Assessing your data is the second step in the data-wrangling process. When data wranglers are assessing data, they're inspecting their datasets for two things:

> **Data quality** issues like missing, duplicates, or incorrect data. This is called **dirty data**. Inaccurate data is an example of dirty data, i.e., a data quality issue. High data quality is crucial for obtaining reliable insights and driving informed decision-making.


> **Data structural** issues like data have different formats. This is called **messy data**. Unorganized data is an example of messy data, i.e., a data structural issue.

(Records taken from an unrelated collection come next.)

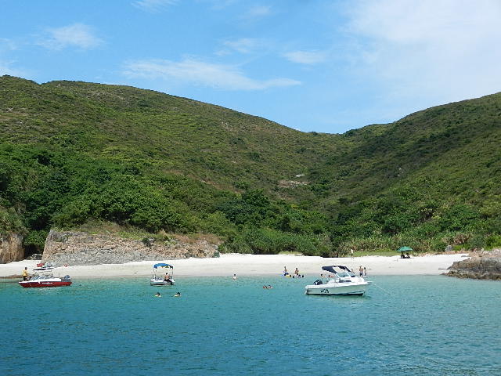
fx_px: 868
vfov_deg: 24.4
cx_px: 250
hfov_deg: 32.2
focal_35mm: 60
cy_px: 188
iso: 160
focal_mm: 10.9
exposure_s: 1/1250
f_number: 4.5
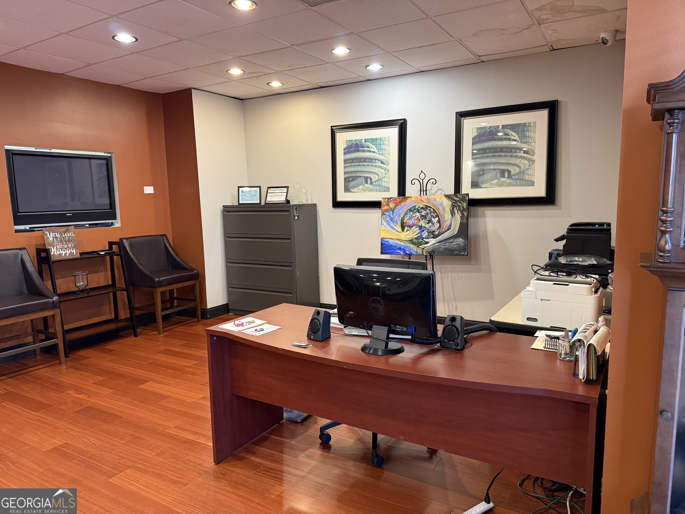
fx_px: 475
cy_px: 257
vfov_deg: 56.8
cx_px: 342
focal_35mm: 24
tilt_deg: -7.4
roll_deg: +1.5
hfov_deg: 71.6
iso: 400
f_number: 1.78
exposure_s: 1/60
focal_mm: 6.76
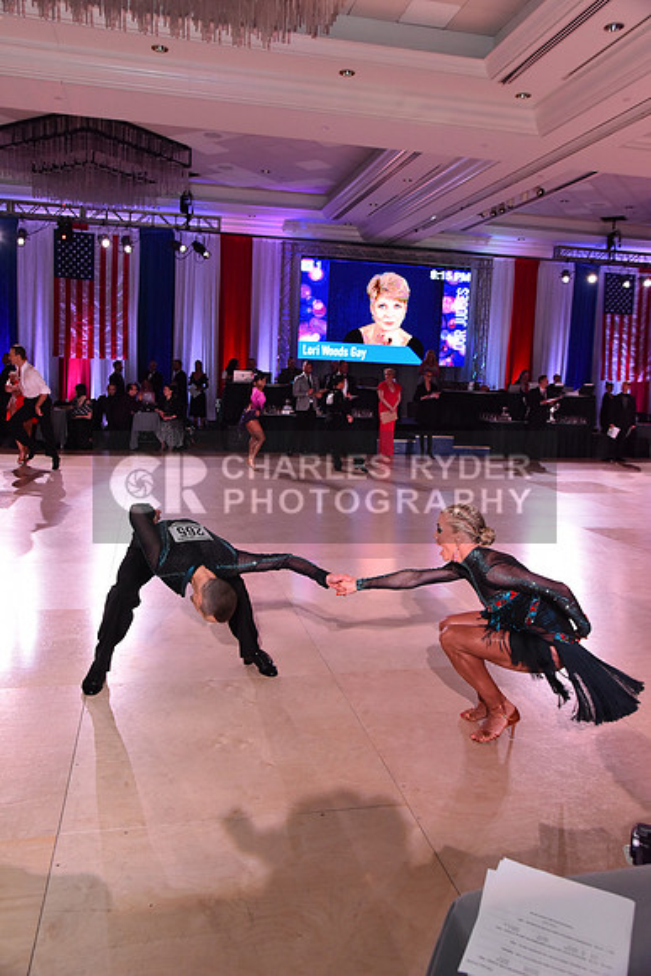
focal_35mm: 32
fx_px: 867
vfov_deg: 58.7
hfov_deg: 41.1
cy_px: 488
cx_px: 326
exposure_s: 1/320
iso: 2500
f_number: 7.1
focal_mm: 32
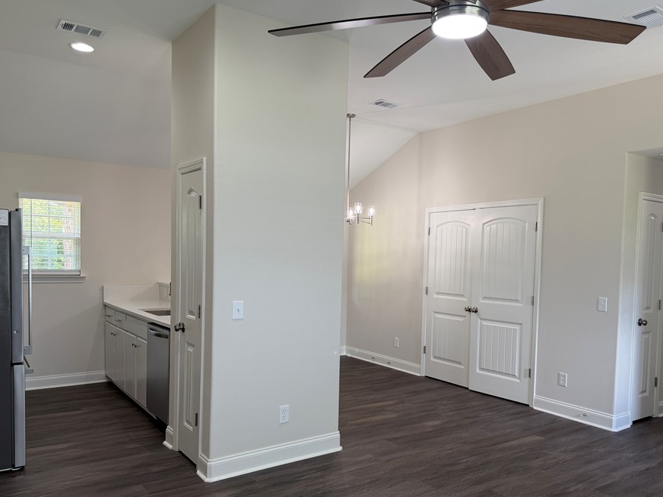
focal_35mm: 28
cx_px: 353
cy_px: 279
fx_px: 536
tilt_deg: -2.3
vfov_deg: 49.6
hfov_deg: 63.4
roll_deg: -1.7
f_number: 1.78
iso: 125
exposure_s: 1/120
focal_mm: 6.76
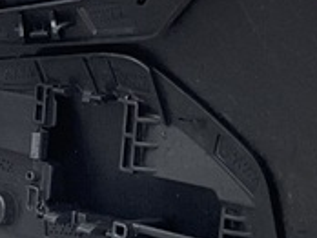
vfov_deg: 8.7
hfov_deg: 10.8
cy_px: 314
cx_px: -313
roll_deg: +3.1
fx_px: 1541
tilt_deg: -30.3
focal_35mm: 168
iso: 50
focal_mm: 3
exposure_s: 1/120
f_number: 1.8
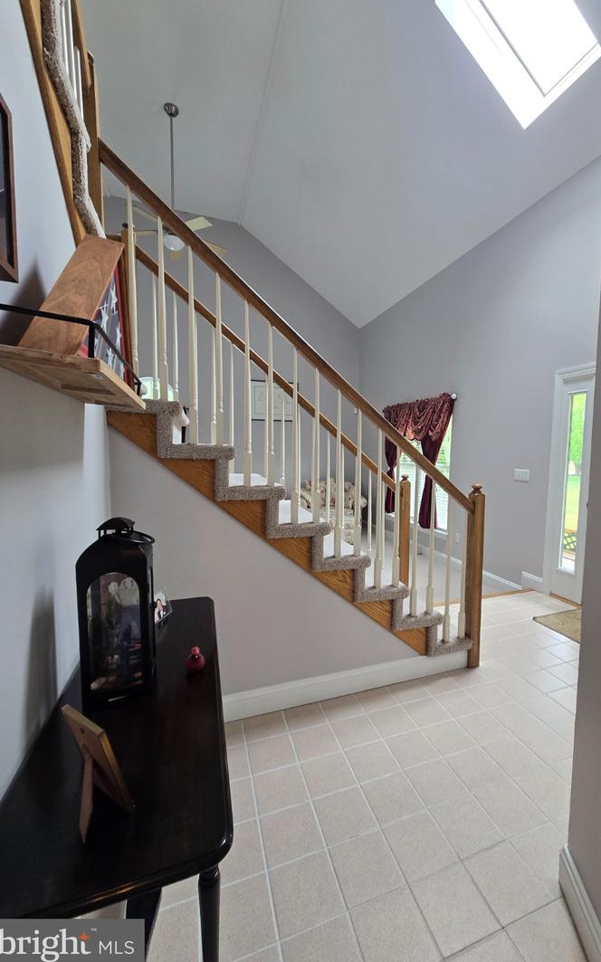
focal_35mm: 14
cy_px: 482
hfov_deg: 78.0
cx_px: 352
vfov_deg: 105.3
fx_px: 367
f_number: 2.2
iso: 50
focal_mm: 2.2
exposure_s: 1/60
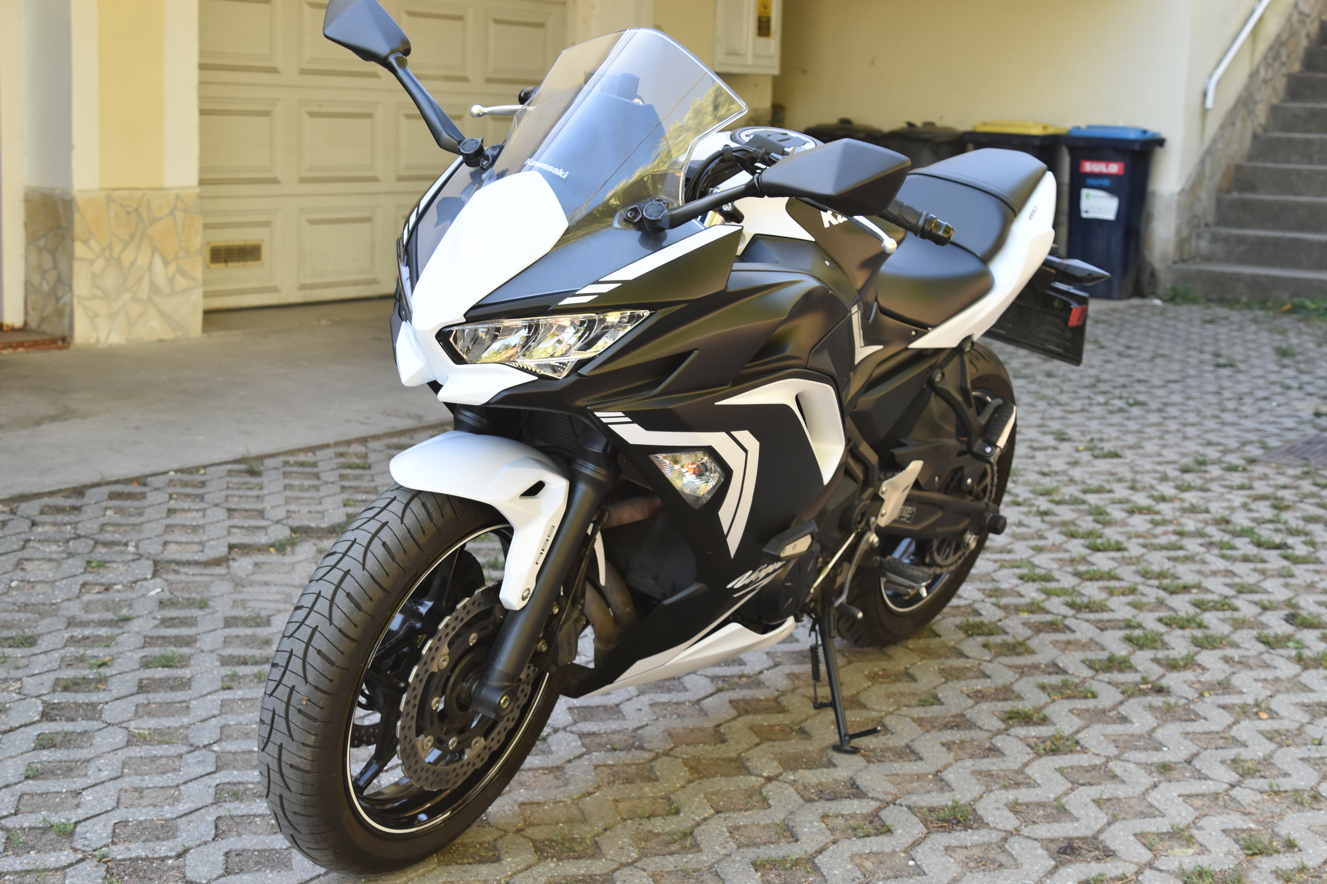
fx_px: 1935
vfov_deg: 25.8
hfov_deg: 37.9
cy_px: 442
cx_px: 664
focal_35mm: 52
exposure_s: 1/125
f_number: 5.6
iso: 400
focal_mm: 35
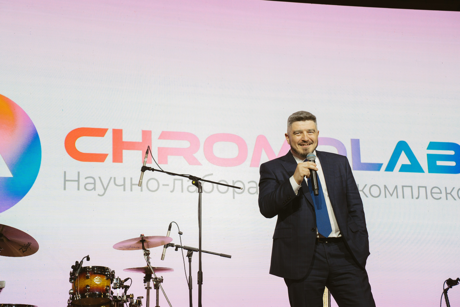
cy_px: 153
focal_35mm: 75
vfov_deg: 18.1
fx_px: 961
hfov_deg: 26.9
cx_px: 223
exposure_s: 1/160
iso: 320
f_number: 6.3
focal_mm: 73
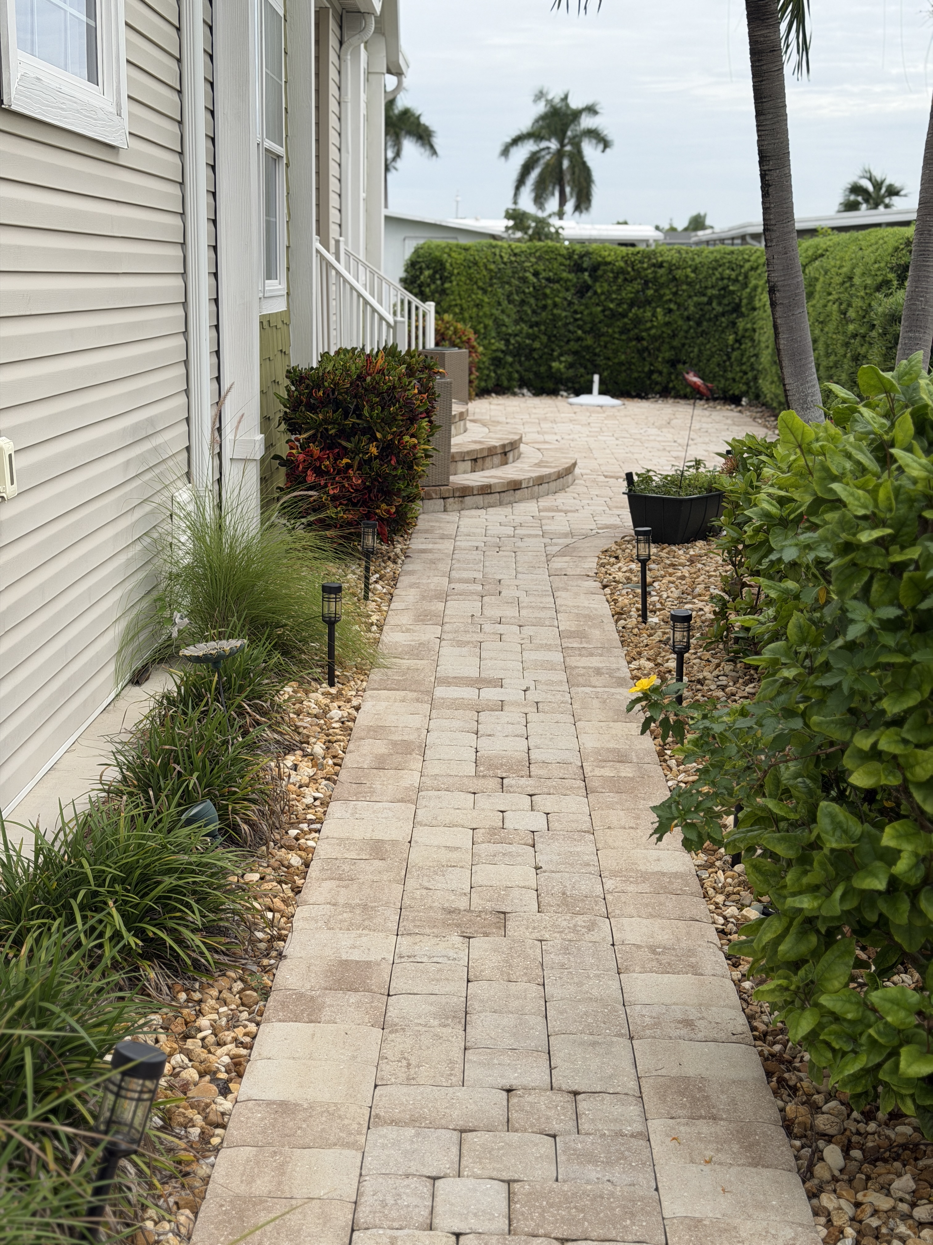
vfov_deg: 39.7
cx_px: 466
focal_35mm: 48
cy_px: 622
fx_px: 1725
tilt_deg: -11.4
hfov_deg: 30.3
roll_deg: -1.5
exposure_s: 1/1883
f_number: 1.78
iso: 64
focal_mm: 6.76
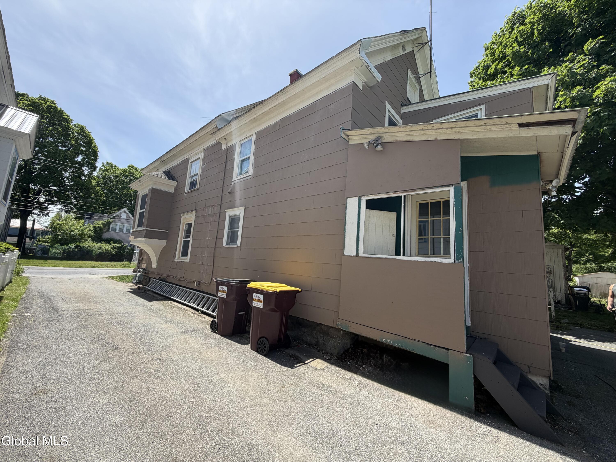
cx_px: 308
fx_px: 249
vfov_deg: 85.7
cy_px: 231
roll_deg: -3.8
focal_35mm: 14
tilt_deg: +7.1
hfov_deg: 102.1
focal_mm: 2.22
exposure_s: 1/770
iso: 32
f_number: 2.2
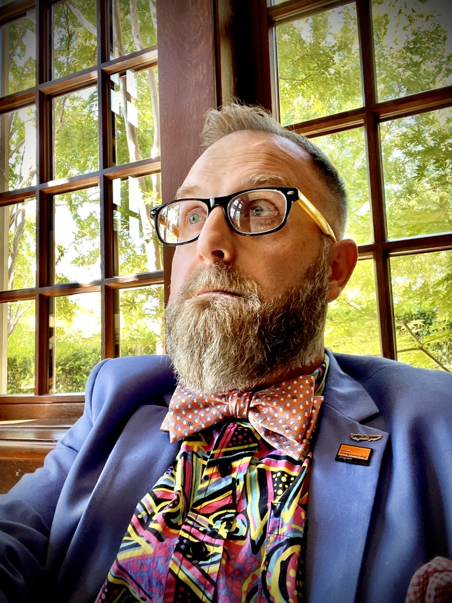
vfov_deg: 60.0
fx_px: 522
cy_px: 302
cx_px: 226
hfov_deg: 46.8
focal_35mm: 30
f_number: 2.2
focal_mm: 2.71
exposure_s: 1/40
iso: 160
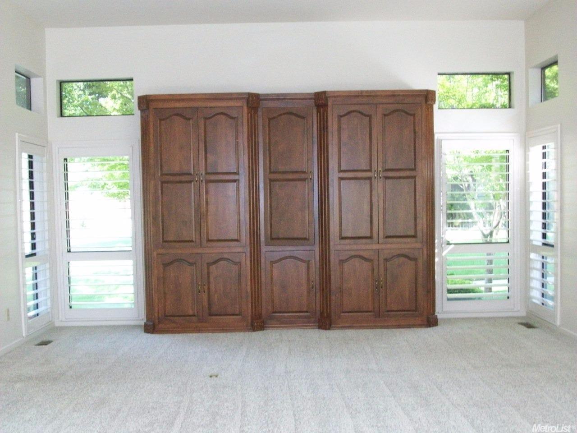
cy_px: 216
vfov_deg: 34.3
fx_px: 700
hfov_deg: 44.8
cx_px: 288
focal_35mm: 42
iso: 320
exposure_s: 1/65.1
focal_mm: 7.1
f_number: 3.2
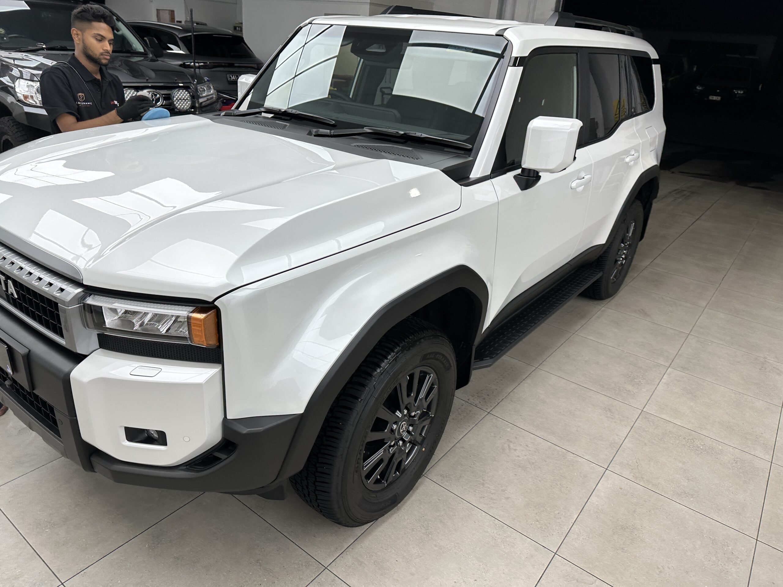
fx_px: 543
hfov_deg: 71.6
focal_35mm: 24
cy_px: 294
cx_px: 392
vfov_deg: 56.8
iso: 80
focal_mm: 6.86
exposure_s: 1/370
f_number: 1.78
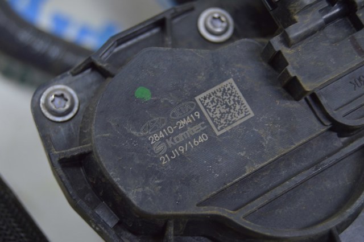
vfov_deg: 17.4
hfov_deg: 26.0
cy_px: 121
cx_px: 182
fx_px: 788
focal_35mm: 78
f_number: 5.6
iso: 400
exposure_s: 1/20
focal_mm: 52
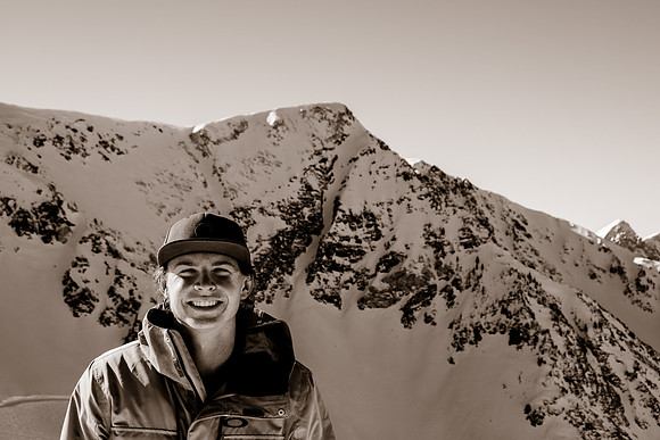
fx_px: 1045
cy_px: 220
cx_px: 330
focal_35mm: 57
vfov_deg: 23.8
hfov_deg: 35.0
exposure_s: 1/500
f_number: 10
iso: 160
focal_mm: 38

With tidy data, we can focus on performing additional assessments and cleaning without dealing with roadblocks around getting the data into a structure that's easier to view and parse.


You can search for these issues in two ways:
> Visually by scrolling
    
> Programmatically using code

Remember to document the data issue when you detect it to make cleaning easier.

## dimensions of Data Quality
Let's recap the key dimensions of data quality:

- **Completeness** is a metric that helps you understand whether your data is sufficient to answer interesting questions or solve your problem.
- **Validity** is a metric helping you understand how well your data conforms to a defined set of rules for data, also known as a schema.
- **Accuracy** is a metric that helps you understand whether your data accurately represents the reality it aims to depict.
- **Consistency** is a metric that helps you understand two things: whether your data follows a standard format and whether your data’s info matches with information from other data sources.
- **Uniqueness** is a metric that helps you understand whether there are duplicate or overlapping values in your data.

## Assessment
Visual + Programmatic assessment - inspect records

    .head()
    .tail()
    .sample()

Summary of dataframe

    .info()
    .describe()

Retrieve specific information

    .isnull()
    .sort_values()
    .value_counts()
    .duplicated()
    .min()